NEWS

 

Salem-Keizer school leaders say they’re focused on equity. Expulsion and suspension rates tell another story.

“Black Salem-Keizer students for years have had the highest expulsion rate of any racial group in the district. Black and Latino students and community leaders say they’ve long pushed to address disproportionate discipline rates and are only now being heard.
By Rachel Alexander – Salem Reporter
July 17, 2020 at 9:00am

Black, Latino and other students of color are more likely to be suspended and expelled from local schools than their white peers – and the racial gaps in school discipline have persisted for years despite a superintendent who has made equity her guiding priority for Salem schools.

During the 2018-19 school year, Latino students in the Salem-Keizer School District were expelled 76 times and suspended from school 1,938 times. In total, Latinos accounted for 47% of district expulsions and suspensions, despite being 41% of the student body, according to a Salem Reporter analysis of district data obtained through a public records request.

White students, who make up 47% of Salem-Keizer, were expelled 54 times during the same year, one-third of all expulsions.

lack students are just 1% of the student body, so a handful of suspensions or expulsions can shift numbers significantly.
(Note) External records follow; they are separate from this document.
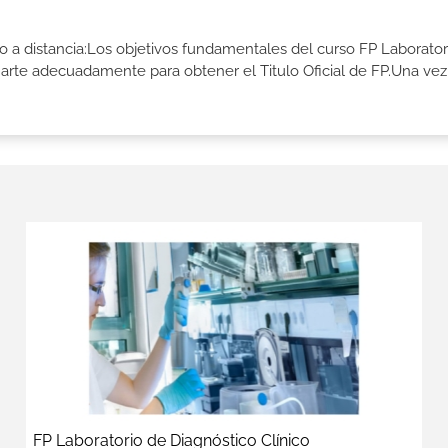
co a distancia:Los objetivos fundamentales del curso FP Laborator
rmarte adecuadamente para obtener el Titulo Oficial de FP.Una vez
FP Laboratorio de Diagnóstico Clínico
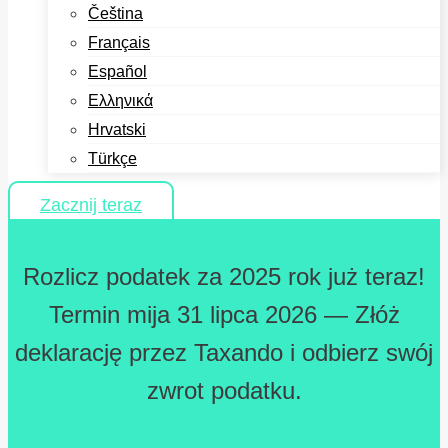
Čeština
Français
Español
Ελληνικά
Hrvatski
Türkçe
Zacznij teraz
Rozlicz podatek za 2025 rok już teraz!
Termin mija 31 lipca 2026 — Złóż
deklarację przez Taxando i odbierz swój
zwrot podatku.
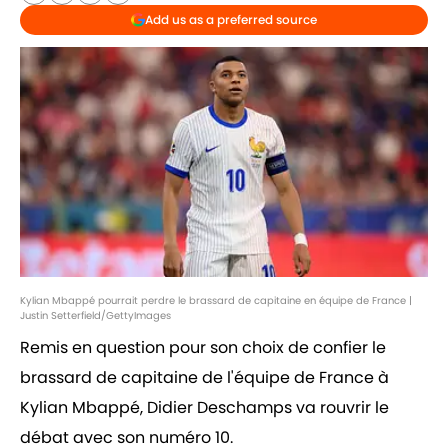
Add us as a preferred source
Kylian Mbappé pourrait perdre le brassard de capitaine en équipe de France |
Justin Setterfield/GettyImages
Remis en question pour son choix de confier le
brassard de capitaine de l'équipe de France à
Kylian Mbappé, Didier Deschamps va rouvrir le
débat avec son numéro 10.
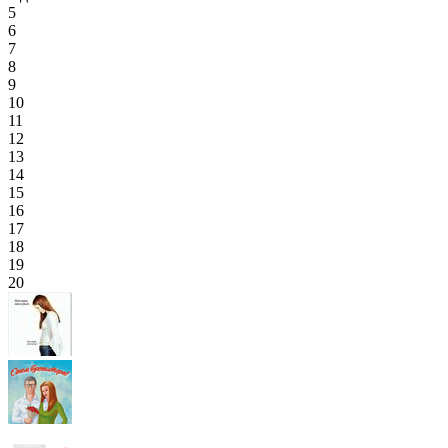
5
6
7
8
9
10
11
12
13
14
15
16
17
18
19
20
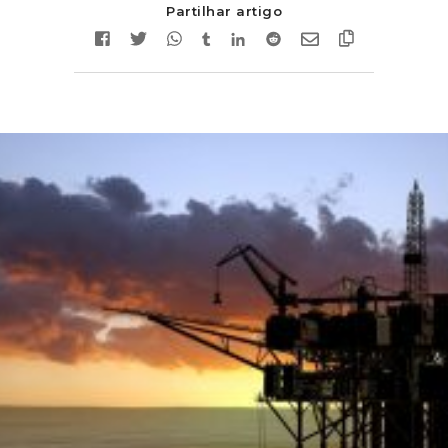
Partilhar artigo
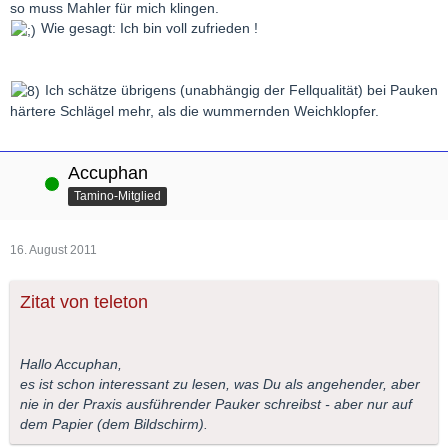
so muss Mahler für mich klingen.
Wie gesagt: Ich bin voll zufrieden !
Ich schätze übrigens (unabhängig der Fellqualität) bei Pauken
härtere Schlägel mehr, als die wummernden Weichklopfer.
Accuphan
Online
Tamino-Mitglied
16. August 2011
Zitat von teleton
Hallo Accuphan,
es ist schon interessant zu lesen, was Du als angehender, aber
nie in der Praxis ausführender Pauker schreibst - aber nur auf
dem Papier (dem Bildschirm).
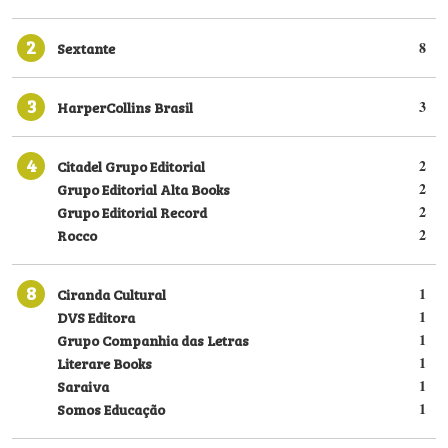
2
Sextante
8
3
HarperCollins Brasil
3
4
Citadel Grupo Editorial
2
Grupo Editorial Alta Books
2
Grupo Editorial Record
2
Rocco
2
8
Ciranda Cultural
1
DVS Editora
1
Grupo Companhia das Letras
1
Literare Books
1
Saraiva
1
Somos Educação
1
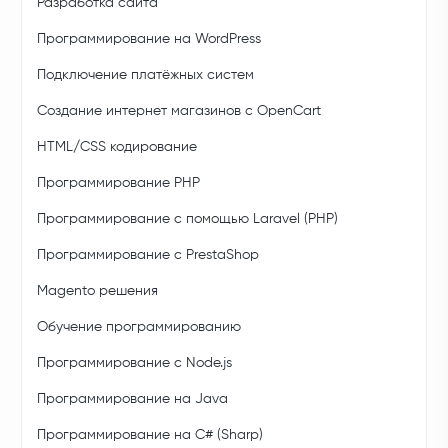
Разработка сайта
Программирование на WordPress
Подключение платёжных систем
Создание интернет магазинов с OpenCart
HTML/CSS кодирование
Программирование PHP
Программирование с помощью Laravel (PHP)
Программирование с PrestaShop
Magento решения
Обучение программированию
Программирование с Node.js
Программирование на Java
Программирование на C# (Sharp)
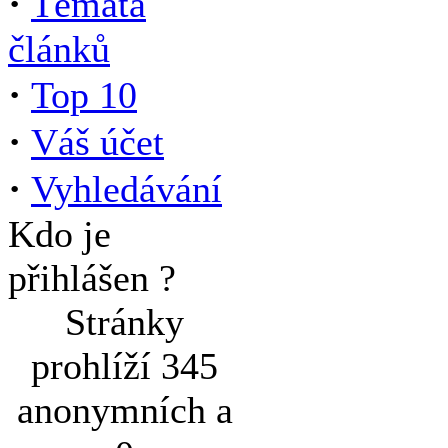
·
Témata
článků
·
Top 10
·
Váš účet
·
Vyhledávání
Kdo je
přihlášen ?
Stránky
prohlíží 345
anonymních a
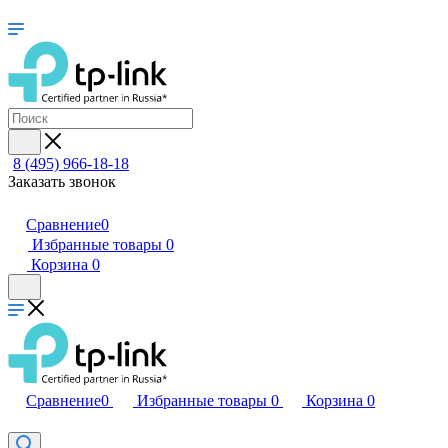
8 (495) 966-18-18
Заказать звонок
Сравнение
0
Избранные товары
0
Корзина
0
Сравнение
0
Избранные товары
0
Корзина
0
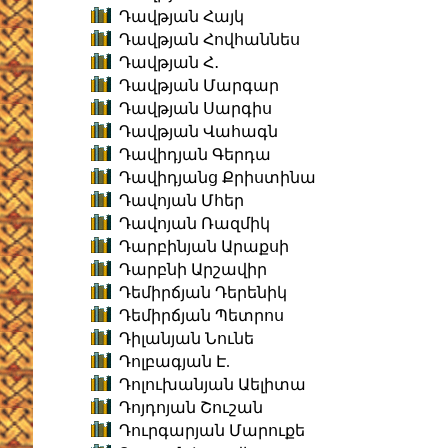
Դավթյան Հայկ
Դավթյան Հովհաննես
Դավթյան Հ․
Դավթյան Մարգար
Դավթյան Սարգիս
Դավթյան Վահագն
Դավիդյան Գերդա
Դավիդյանց Քրիստինա
Դավոյան Մհեր
Դավոյան Ռազմիկ
Դարբինյան Արաքսի
Դարբնի Արշավիր
Դեմիրճյան Դերենիկ
Դեմիրճյան Պետրոս
Դիլանյան Նունե
Դոլբագյան Է.
Դոլուխանյան Աելիտա
Դոյդոյան Շուշան
Դուրգարյան Մարուքե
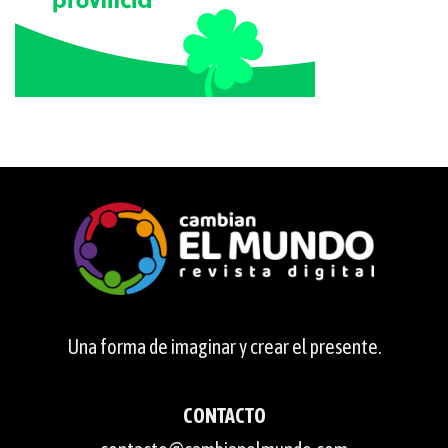
Una forma de imaginar y crear el presente.
CONTACTO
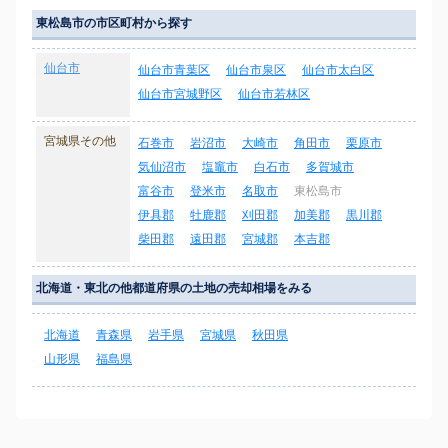
東松島市の市区町村から探す
仙台市
仙台市青葉区
仙台市泉区
仙台市太白区
仙台市宮城野区
仙台市若林区
宮城県その他
石巻市
岩沼市
大崎市
角田市
栗原市
気仙沼市
塩竈市
白石市
多賀城市
富谷市
登米市
名取市
東松島市
伊具郡
牡鹿郡
刈田郡
加美郡
黒川郡
柴田郡
遠田郡
宮城郡
本吉郡
北海道・東北の他都道府県の土地の売却相場をみる
北海道
青森県
岩手県
宮城県
秋田県
山形県
福島県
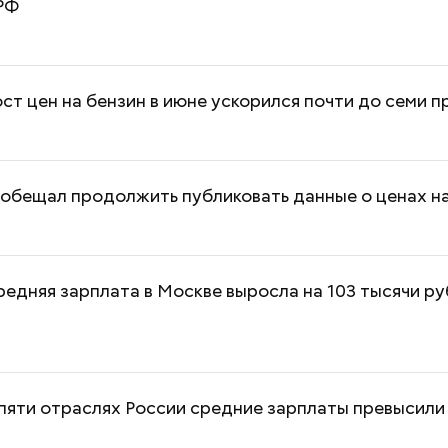
 РФ
ост цен на бензин в июне ускорился почти до семи 
обещал продолжить публиковать данные о ценах н
редняя зарплата в Москве выросла на 103 тысячи ру
 пяти отраслях России средние зарплаты превысили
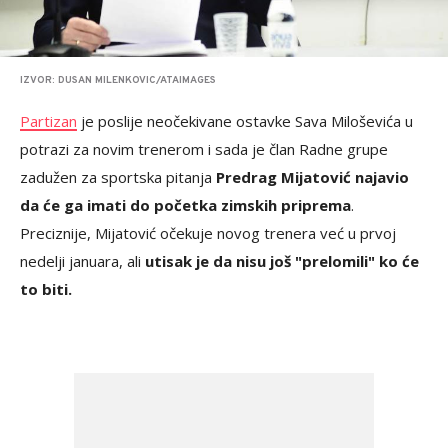
IZVOR: DUSAN MILENKOVIC/ATAIMAGES
Partizan
je poslije neočekivane ostavke Sava Miloševića u
potrazi za novim trenerom i sada je član Radne grupe
zadužen za sportska pitanja
Predrag Mijatović najavio
da će ga imati do početka zimskih priprema
.
Preciznije, Mijatović očekuje novog trenera već u prvoj
nedelji januara, ali
utisak je da nisu još "prelomili" ko će
to biti.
But in the four years of data Salem Reporter reviewed, they had the highest expulsion rate of any racial or ethnic group in the district, ranging from 2.5% to almost 7% of all expulsions.”
Annalivia Palazzo-Angulo was also quoted in this article:

“We (have) so many suspensions here when teachers or principals decide that talking back is like verbal assault,” said Annalivia Palazzo-Angulo, executive director of the Salem-Keizer Coalition for Equality, a Latino parent organization formed 20 years ago in response to concerns about how Latino students were treated in schools.